▶ [Provided passage]

[Start of section]

DEV Community

Come with me on a journey through this website's source code by way of a bug

rhymes on October 09, 2018

This article started because I thought that researching a particular bug could be useful to understand devto's source code a little better. So I li...

Read full post

Dian Fay • Oct 10 '18

O/RM methods like destroy_all really need to be renamed destroy_slowly_and_painfully_use_sql_if_you_can, I swear. This isn't the first time I've seen something like this. Batching ids to delete is one option; if you can just run a script or prepared statement to delete reactions by the article/post id that's even better since the engine can use an index on the foreign key (although the difference may be negligible at the scales we're talking about currently). If the reaction deletion from users' feeds is in-band it probably doesn't need to be, and managing the cache of reactions to a dead article is obviously superfluous. No idea why it's saving other articles since there isn't any metrics aggregation but that's already out of band like you mentioned.

rhymes • Oct 10 '18

O/RM methods like destroy_all really need to be renamed destroy_slowly_and_painfully_use_sql_if_you_can, I swear.

Ahahah, yeah pretty much.

This isn't the first time I've seen something like this

Nope, definitely not. A lot of ORM like AR encourage their users to surrender to all possible callbacks and many of the gems used by Rails applications hook into those callbacks without the developer knowing so after a while it's not uncommon to be hit by this issue.

[End of section]

▶ [Source data]
[Start of section]

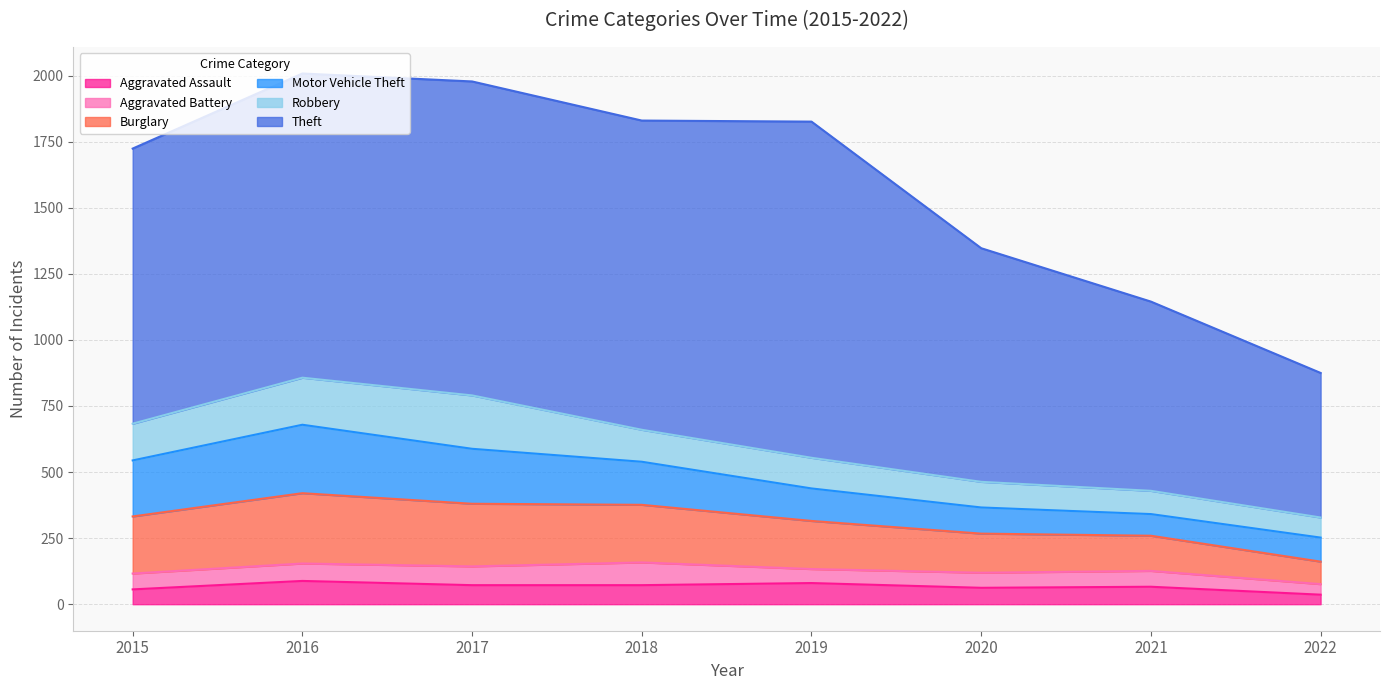

How many interior local peaks does the Robbery series have?

1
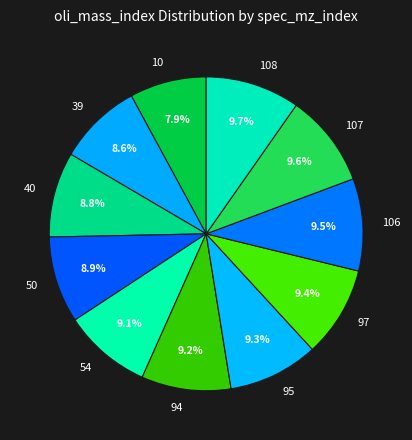

Count the number of slices in the pie.

11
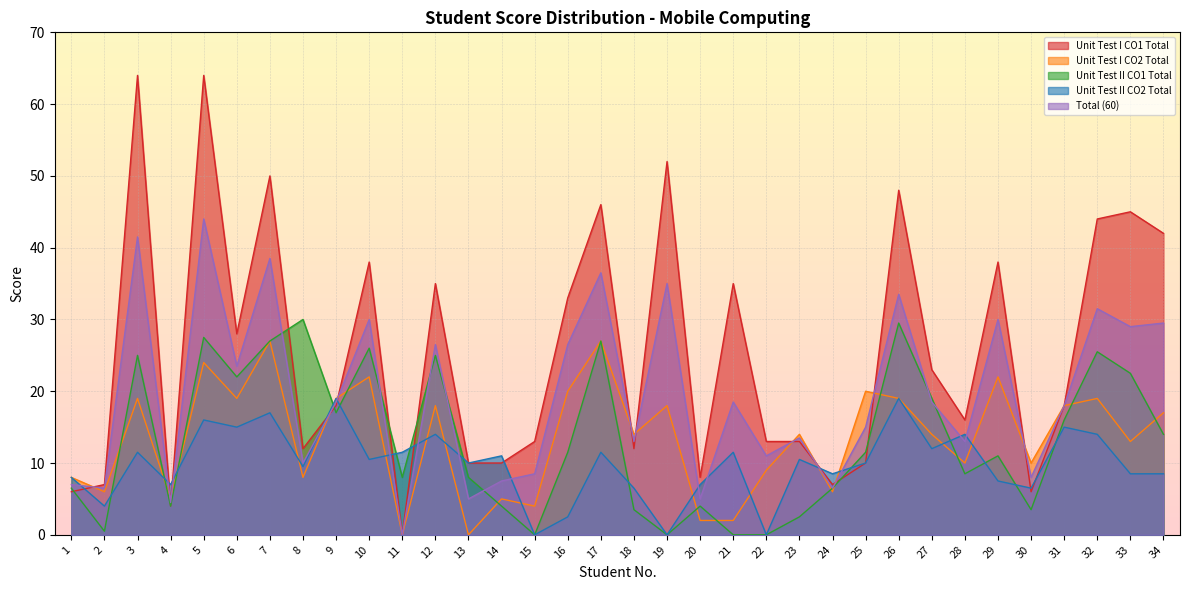

How many lines are shown in the chart?

5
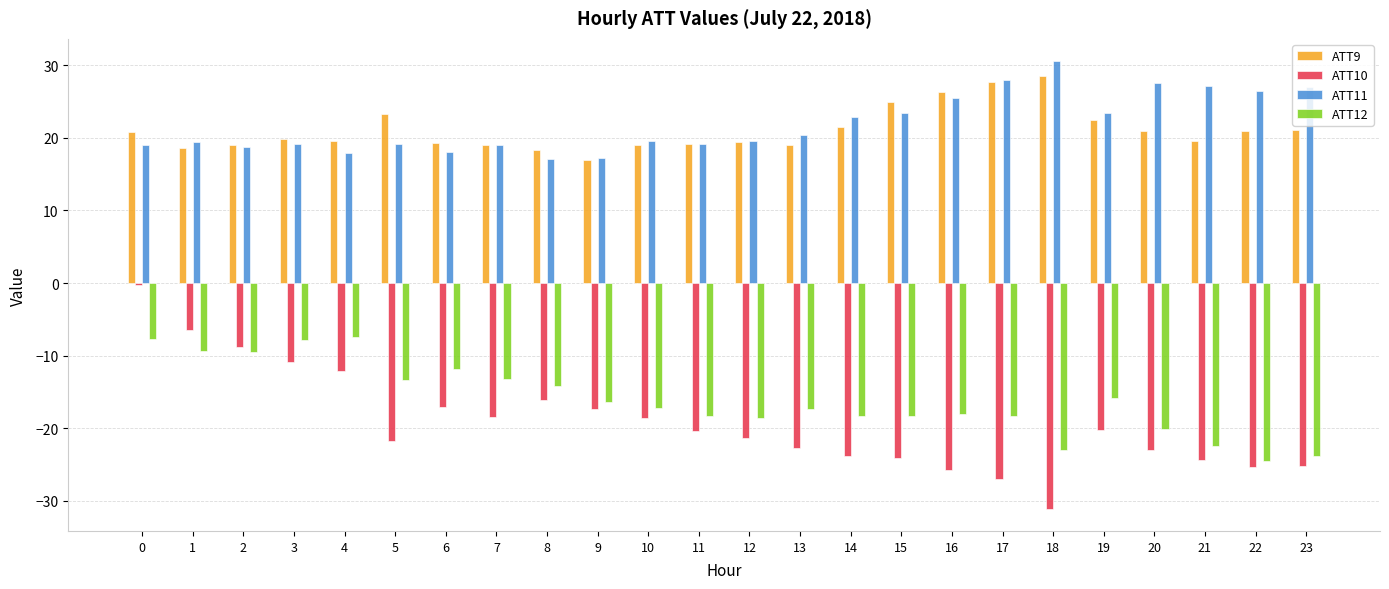

What is the difference between the second highest and minimum values in the ATT10 series?

24.6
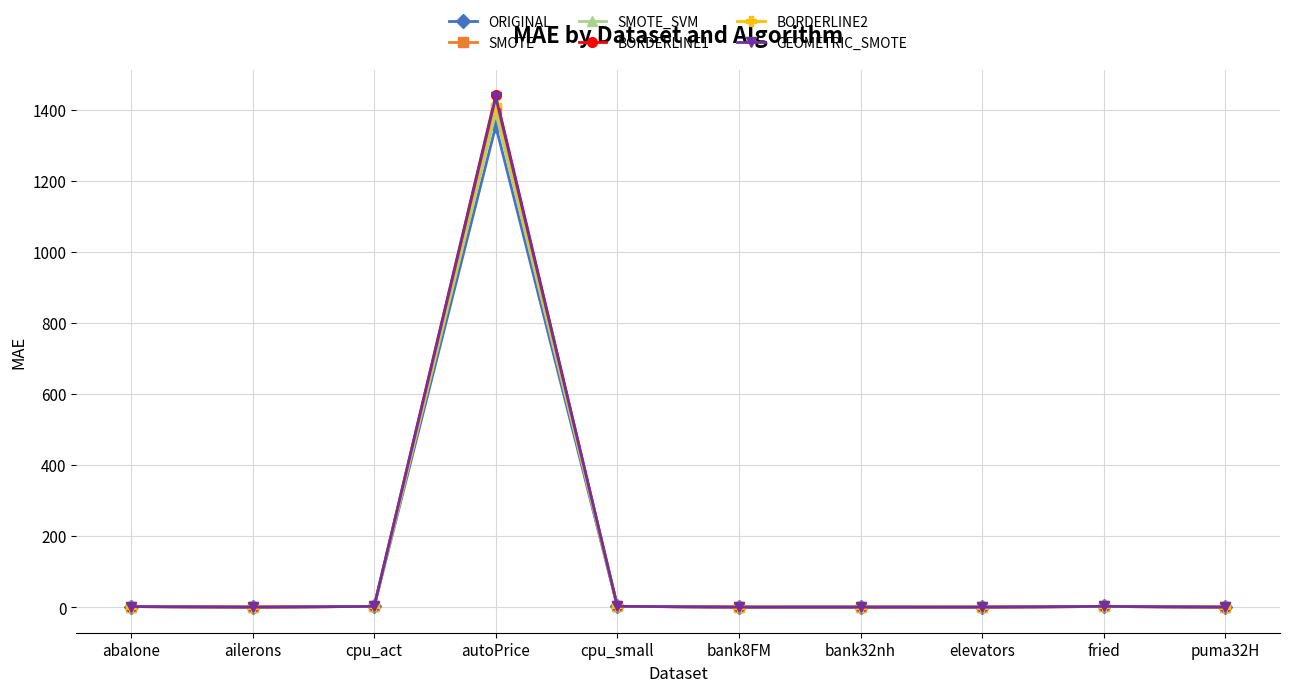

At which category is the sum across all series the highest?

autoPrice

[End of section]

▶ [Task objective]
Answer these questions about the DEV Community thread:
1. On what date did rhymes post the article?
2. What new name does Dian Fay propose for O/RM methods like destroy_all?
3. In rhymes's reply, what do many gems used by Rails applications hook into without the developer knowing?

▶ [Finished exercise]
1. October 09, 2018
2. destroy_slowly_and_painfully_use_sql_if_you_can
3. Callbacks